• **Written exercise**
Reproduce every line of the material below verbatim.

• **Given records**

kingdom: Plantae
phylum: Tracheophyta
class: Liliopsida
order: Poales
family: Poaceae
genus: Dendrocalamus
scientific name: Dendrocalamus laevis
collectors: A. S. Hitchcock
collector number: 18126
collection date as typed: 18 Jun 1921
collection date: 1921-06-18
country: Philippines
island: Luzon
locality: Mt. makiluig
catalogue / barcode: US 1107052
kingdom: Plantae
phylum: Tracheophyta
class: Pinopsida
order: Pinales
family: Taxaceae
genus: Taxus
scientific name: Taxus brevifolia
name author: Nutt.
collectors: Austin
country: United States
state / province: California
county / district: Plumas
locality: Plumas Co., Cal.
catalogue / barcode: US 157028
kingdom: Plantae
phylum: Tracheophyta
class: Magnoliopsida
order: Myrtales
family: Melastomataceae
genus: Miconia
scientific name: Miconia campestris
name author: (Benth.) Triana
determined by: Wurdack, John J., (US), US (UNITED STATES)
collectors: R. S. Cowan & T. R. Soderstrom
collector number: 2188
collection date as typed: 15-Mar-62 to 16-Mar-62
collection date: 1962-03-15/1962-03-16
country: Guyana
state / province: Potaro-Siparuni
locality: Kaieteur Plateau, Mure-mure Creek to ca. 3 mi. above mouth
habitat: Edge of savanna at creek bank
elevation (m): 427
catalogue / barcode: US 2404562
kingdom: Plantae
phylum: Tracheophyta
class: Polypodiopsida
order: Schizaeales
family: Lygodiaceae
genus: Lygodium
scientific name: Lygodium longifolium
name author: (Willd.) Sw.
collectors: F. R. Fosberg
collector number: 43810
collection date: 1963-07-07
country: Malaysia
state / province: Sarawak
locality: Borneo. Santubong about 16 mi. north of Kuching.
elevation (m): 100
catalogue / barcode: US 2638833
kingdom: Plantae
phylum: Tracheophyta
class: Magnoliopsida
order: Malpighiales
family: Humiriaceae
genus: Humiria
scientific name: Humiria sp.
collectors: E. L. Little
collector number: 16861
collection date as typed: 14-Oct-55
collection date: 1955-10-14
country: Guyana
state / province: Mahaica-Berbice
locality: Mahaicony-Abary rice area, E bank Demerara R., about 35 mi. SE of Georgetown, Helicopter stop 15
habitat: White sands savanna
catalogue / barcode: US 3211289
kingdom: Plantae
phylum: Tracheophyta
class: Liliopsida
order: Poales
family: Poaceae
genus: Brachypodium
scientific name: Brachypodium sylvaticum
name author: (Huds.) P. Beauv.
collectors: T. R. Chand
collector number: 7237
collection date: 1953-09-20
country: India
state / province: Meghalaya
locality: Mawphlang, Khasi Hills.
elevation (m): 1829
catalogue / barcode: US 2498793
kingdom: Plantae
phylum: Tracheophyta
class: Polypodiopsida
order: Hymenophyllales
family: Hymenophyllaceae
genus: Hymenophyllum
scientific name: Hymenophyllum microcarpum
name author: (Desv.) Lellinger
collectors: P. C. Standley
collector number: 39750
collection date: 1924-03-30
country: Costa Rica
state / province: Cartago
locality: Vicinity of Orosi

• **Result of this exercise**
kingdom: Plantae
phylum: Tracheophyta
class: Liliopsida
order: Poales
family: Poaceae
genus: Dendrocalamus
scientific name: Dendrocalamus laevis
collectors: A. S. Hitchcock
collector number: 18126
collection date as typed: 18 Jun 1921
collection date: 1921-06-18
country: Philippines
island: Luzon
locality: Mt. makiluig
catalogue / barcode: US 1107052
kingdom: Plantae
phylum: Tracheophyta
class: Pinopsida
order: Pinales
family: Taxaceae
genus: Taxus
scientific name: Taxus brevifolia
name author: Nutt.
collectors: Austin
country: United States
state / province: California
county / district: Plumas
locality: Plumas Co., Cal.
catalogue / barcode: US 157028
kingdom: Plantae
phylum: Tracheophyta
class: Magnoliopsida
order: Myrtales
family: Melastomataceae
genus: Miconia
scientific name: Miconia campestris
name author: (Benth.) Triana
determined by: Wurdack, John J., (US), US (UNITED STATES)
collectors: R. S. Cowan & T. R. Soderstrom
collector number: 2188
collection date as typed: 15-Mar-62 to 16-Mar-62
collection date: 1962-03-15/1962-03-16
country: Guyana
state / province: Potaro-Siparuni
locality: Kaieteur Plateau, Mure-mure Creek to ca. 3 mi. above mouth
habitat: Edge of savanna at creek bank
elevation (m): 427
catalogue / barcode: US 2404562
kingdom: Plantae
phylum: Tracheophyta
class: Polypodiopsida
order: Schizaeales
family: Lygodiaceae
genus: Lygodium
scientific name: Lygodium longifolium
name author: (Willd.) Sw.
collectors: F. R. Fosberg
collector number: 43810
collection date: 1963-07-07
country: Malaysia
state / province: Sarawak
locality: Borneo. Santubong about 16 mi. north of Kuching.
elevation (m): 100
catalogue / barcode: US 2638833
kingdom: Plantae
phylum: Tracheophyta
class: Magnoliopsida
order: Malpighiales
family: Humiriaceae
genus: Humiria
scientific name: Humiria sp.
collectors: E. L. Little
collector number: 16861
collection date as typed: 14-Oct-55
collection date: 1955-10-14
country: Guyana
state / province: Mahaica-Berbice
locality: Mahaicony-Abary rice area, E bank Demerara R., about 35 mi. SE of Georgetown, Helicopter stop 15
habitat: White sands savanna
catalogue / barcode: US 3211289
kingdom: Plantae
phylum: Tracheophyta
class: Liliopsida
order: Poales
family: Poaceae
genus: Brachypodium
scientific name: Brachypodium sylvaticum
name author: (Huds.) P. Beauv.
collectors: T. R. Chand
collector number: 7237
collection date: 1953-09-20
country: India
state / province: Meghalaya
locality: Mawphlang, Khasi Hills.
elevation (m): 1829
catalogue / barcode: US 2498793
kingdom: Plantae
phylum: Tracheophyta
class: Polypodiopsida
order: Hymenophyllales
family: Hymenophyllaceae
genus: Hymenophyllum
scientific name: Hymenophyllum microcarpum
name author: (Desv.) Lellinger
collectors: P. C. Standley
collector number: 39750
collection date: 1924-03-30
country: Costa Rica
state / province: Cartago
locality: Vicinity of Orosi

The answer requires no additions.